_EXERCISE DATA_
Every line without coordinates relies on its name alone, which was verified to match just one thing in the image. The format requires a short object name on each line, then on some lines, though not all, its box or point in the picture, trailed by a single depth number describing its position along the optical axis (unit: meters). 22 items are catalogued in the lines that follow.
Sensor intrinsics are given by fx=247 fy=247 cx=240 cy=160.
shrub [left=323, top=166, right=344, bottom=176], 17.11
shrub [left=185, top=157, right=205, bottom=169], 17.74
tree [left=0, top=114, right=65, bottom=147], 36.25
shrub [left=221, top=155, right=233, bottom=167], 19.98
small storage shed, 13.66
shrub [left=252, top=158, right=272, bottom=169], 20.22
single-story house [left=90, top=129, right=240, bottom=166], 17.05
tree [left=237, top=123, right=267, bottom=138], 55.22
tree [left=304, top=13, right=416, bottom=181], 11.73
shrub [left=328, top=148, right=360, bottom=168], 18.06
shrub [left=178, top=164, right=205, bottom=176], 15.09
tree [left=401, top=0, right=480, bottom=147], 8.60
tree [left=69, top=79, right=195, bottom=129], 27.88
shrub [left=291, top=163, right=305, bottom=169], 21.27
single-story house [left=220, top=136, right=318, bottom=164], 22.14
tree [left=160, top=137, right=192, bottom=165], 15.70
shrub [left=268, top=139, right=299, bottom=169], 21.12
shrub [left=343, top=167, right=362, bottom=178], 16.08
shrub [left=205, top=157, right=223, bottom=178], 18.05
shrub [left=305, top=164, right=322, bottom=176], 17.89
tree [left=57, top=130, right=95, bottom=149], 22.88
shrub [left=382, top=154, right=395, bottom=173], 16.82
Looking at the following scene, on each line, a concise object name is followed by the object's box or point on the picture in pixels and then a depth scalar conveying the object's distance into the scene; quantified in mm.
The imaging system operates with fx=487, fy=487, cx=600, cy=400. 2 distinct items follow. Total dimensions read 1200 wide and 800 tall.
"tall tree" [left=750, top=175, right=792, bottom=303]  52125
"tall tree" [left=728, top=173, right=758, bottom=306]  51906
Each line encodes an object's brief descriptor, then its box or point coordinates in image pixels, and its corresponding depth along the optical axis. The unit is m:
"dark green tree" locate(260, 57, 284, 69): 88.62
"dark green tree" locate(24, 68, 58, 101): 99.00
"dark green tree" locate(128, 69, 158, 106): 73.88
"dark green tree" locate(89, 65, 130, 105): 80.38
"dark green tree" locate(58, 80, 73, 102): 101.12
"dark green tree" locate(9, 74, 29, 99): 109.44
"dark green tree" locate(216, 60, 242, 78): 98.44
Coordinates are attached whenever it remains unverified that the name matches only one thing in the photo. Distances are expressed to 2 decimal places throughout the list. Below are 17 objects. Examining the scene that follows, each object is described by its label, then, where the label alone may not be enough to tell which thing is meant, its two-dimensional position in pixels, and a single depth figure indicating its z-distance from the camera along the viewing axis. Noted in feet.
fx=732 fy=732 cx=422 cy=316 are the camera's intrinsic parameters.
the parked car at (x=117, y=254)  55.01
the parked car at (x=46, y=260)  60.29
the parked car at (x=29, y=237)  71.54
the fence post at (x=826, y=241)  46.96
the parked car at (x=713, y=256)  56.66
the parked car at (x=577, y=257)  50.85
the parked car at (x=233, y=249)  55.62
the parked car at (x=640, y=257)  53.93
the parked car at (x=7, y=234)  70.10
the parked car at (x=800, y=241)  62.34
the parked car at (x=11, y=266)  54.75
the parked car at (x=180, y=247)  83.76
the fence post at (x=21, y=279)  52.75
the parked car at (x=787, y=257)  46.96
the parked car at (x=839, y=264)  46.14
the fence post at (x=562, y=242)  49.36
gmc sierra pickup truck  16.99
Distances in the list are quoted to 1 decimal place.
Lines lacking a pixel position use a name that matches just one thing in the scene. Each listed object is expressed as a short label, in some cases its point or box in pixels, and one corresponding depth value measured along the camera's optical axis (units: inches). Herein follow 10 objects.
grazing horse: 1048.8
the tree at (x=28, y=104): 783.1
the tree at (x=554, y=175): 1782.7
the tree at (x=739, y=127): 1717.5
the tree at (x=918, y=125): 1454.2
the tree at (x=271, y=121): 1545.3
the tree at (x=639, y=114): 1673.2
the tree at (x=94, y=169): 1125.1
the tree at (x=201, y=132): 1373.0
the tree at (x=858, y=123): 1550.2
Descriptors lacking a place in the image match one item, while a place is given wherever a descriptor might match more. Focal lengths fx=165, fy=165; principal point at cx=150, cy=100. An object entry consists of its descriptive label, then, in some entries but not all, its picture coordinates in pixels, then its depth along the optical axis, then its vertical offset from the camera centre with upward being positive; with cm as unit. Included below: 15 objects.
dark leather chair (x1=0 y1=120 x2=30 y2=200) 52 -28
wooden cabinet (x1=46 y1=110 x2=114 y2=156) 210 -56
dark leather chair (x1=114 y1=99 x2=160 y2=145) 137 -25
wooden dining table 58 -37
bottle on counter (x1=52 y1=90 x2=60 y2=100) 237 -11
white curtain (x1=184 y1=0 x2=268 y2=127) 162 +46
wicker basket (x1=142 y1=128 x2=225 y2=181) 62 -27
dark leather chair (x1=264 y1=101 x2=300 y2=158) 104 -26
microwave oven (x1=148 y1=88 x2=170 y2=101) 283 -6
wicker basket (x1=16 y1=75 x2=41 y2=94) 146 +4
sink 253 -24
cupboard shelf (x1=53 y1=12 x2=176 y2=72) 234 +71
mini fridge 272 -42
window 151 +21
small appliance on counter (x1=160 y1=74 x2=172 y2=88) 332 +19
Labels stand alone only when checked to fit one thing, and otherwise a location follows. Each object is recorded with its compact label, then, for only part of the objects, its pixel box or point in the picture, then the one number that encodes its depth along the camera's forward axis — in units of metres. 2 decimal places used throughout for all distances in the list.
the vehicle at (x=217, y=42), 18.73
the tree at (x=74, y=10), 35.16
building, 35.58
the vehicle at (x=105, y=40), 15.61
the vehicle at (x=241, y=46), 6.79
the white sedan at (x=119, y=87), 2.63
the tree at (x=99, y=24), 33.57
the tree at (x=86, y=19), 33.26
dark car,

_PROMPT_
Output only the lines from the one holding "wicker basket (x1=142" through the last line above, exactly as they appear.

_OUTPUT OF THE TASK_
wicker basket (x1=142 y1=128 x2=225 y2=181) 62 -27
dark leather chair (x1=264 y1=101 x2=300 y2=158) 104 -26
microwave oven (x1=148 y1=88 x2=170 y2=101) 283 -6
wicker basket (x1=16 y1=75 x2=41 y2=94) 146 +4
sink 253 -24
cupboard shelf (x1=53 y1=12 x2=176 y2=72) 234 +71
mini fridge 272 -42
window 151 +21
small appliance on counter (x1=160 y1=74 x2=172 y2=88) 332 +19
Labels stand alone only when checked to fit one thing, and otherwise a location follows. Each object is recorded with its compact label, then, for only part of the objects, its pixel box or point in the picture, then the one number that encodes its depth along the camera's forward axis — in units of metres. 2 decimal places used throughout for all distances in the list.
the vehicle at (x=217, y=42), 18.73
the tree at (x=74, y=10), 35.16
building, 35.58
the vehicle at (x=105, y=40), 15.61
the vehicle at (x=241, y=46), 6.79
the white sedan at (x=119, y=87), 2.63
the tree at (x=99, y=24), 33.57
the tree at (x=86, y=19), 33.26
dark car,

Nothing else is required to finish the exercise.